Health department Web sites for New Jersey, Pennsylvania, and Philadelphia – the three local overseers for swine flu vaccination – will list locations when more doses become available, officials said. All vaccinations are voluntary.

Because the swine flu vaccine was purchased entirely by the federal government, providers can charge only an administration fee, and many will offer it free. It generally will not be available from supermarkets and pharmacies that run clinics for seasonal vaccine.

Swine flu was more common than the seasonal strains in the southern hemisphere, which experienced a full influenza season after the novel H1N1 first appeared in Mexico and the United States in April.

That has led to scattered reports in the north that the seasonal vaccine would be unnecessary. Public health officials strongly disagreed.

“We have no idea what the interplay is going to be between [swine] flu and the seasonal flu,” said Stephen Ostroff, Pennsylvania’s acting physician general.
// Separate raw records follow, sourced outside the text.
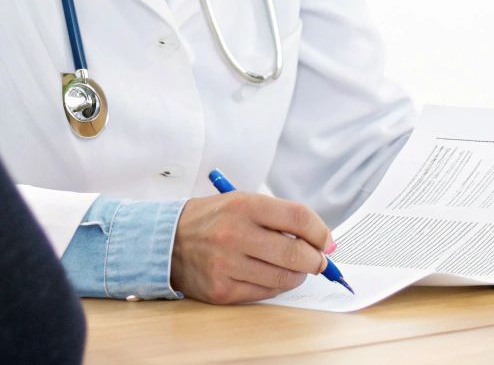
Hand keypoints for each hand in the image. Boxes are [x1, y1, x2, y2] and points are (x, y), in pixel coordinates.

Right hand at [170, 191, 334, 303]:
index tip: (326, 241)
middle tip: (318, 261)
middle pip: (295, 253)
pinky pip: (265, 292)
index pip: (298, 217)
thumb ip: (279, 217)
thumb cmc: (213, 220)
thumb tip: (320, 239)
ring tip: (293, 268)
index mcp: (244, 206)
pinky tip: (269, 275)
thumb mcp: (242, 202)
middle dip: (315, 260)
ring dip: (297, 275)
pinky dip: (275, 286)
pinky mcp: (222, 290)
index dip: (320, 231)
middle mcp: (235, 234)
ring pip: (283, 278)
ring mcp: (227, 265)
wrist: (167, 241)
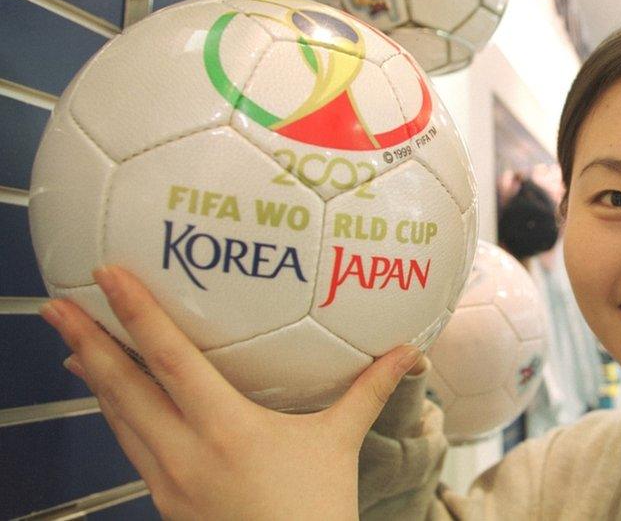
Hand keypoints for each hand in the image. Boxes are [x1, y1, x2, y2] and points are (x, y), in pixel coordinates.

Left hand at [40, 266, 422, 519]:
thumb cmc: (315, 509)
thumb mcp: (340, 442)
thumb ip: (368, 390)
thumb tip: (408, 350)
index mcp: (227, 429)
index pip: (171, 360)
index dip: (137, 315)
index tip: (109, 278)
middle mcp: (186, 452)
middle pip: (123, 388)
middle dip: (85, 342)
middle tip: (57, 304)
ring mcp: (169, 480)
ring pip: (118, 418)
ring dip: (92, 377)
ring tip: (70, 343)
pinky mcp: (166, 500)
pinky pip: (129, 446)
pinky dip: (113, 414)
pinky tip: (110, 400)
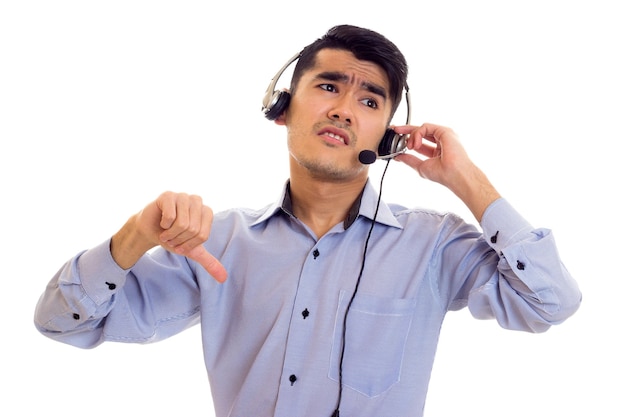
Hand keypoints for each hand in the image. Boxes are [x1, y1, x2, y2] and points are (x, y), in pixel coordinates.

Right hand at [112, 191, 227, 282]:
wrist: (150, 230)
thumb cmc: (173, 237)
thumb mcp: (191, 251)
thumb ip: (208, 261)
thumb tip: (223, 278)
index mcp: (206, 211)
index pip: (203, 235)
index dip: (189, 244)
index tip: (180, 244)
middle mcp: (197, 201)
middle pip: (193, 229)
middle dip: (179, 239)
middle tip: (171, 238)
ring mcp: (183, 196)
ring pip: (182, 223)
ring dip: (171, 234)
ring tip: (166, 232)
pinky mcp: (168, 195)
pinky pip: (170, 216)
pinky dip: (164, 225)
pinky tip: (161, 222)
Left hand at [393, 123, 499, 221]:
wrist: (454, 175)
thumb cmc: (443, 174)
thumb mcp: (421, 166)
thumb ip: (410, 160)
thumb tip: (398, 156)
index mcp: (437, 150)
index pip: (420, 141)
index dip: (408, 139)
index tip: (397, 138)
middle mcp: (441, 141)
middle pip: (421, 132)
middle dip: (406, 130)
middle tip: (395, 130)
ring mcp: (444, 135)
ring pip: (422, 129)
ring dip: (412, 136)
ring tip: (410, 146)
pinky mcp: (445, 131)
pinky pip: (426, 127)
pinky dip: (417, 134)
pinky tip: (415, 143)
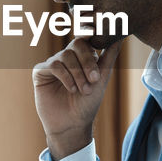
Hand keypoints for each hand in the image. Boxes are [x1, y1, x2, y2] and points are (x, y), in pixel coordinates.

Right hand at [32, 39, 122, 158]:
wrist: (72, 125)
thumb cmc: (88, 103)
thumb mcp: (102, 78)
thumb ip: (109, 56)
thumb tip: (120, 36)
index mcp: (82, 56)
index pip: (87, 38)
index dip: (91, 37)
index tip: (96, 36)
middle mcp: (67, 57)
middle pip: (77, 44)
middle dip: (87, 62)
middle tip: (94, 79)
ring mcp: (53, 63)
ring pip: (65, 55)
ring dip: (77, 73)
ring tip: (83, 90)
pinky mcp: (40, 72)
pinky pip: (53, 65)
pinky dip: (65, 76)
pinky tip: (71, 89)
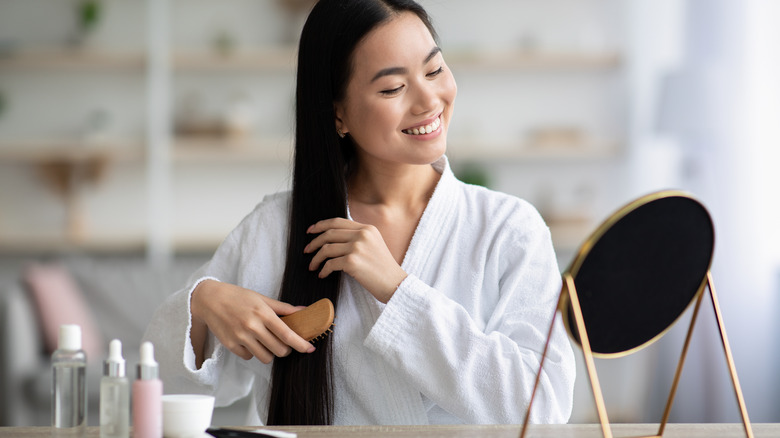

Those seeking to cover all their bases might also want to consider a report from the U.S. Centers for Disease Control and Prevention yesterday saying that, as in previous flu pandemics, bacterial pneumonia contributed to some swine flu deaths in spring and summer.

Pneumococcal vaccine is in plentiful supply, as is seasonal flu vaccine.

But no one knows how many people will want them, let alone the new swine flu vaccine. Just 35 percent of adults in New Jersey and 38 percent in Pennsylvania said they got the seasonal flu vaccine last year, according to the most recent federal survey.

And a Consumer Reports poll released yesterday found that just 35 percent of parents said they definitely would have their children vaccinated for swine flu.

“Who wants it? Who knows?” said Caroline Johnson, director of the division of disease control for the Philadelphia Department of Public Health.

Despite the newness of the vaccine, public health officials say they have no safety concerns. It is essentially the “seasonal vaccine with a different strain contained in it,” said Ostroff.

The first-to-arrive spray form of the vaccine contains no thimerosal – a preservative that some people believe is linked to other diseases – and later versions will be available both with or without it, officials said.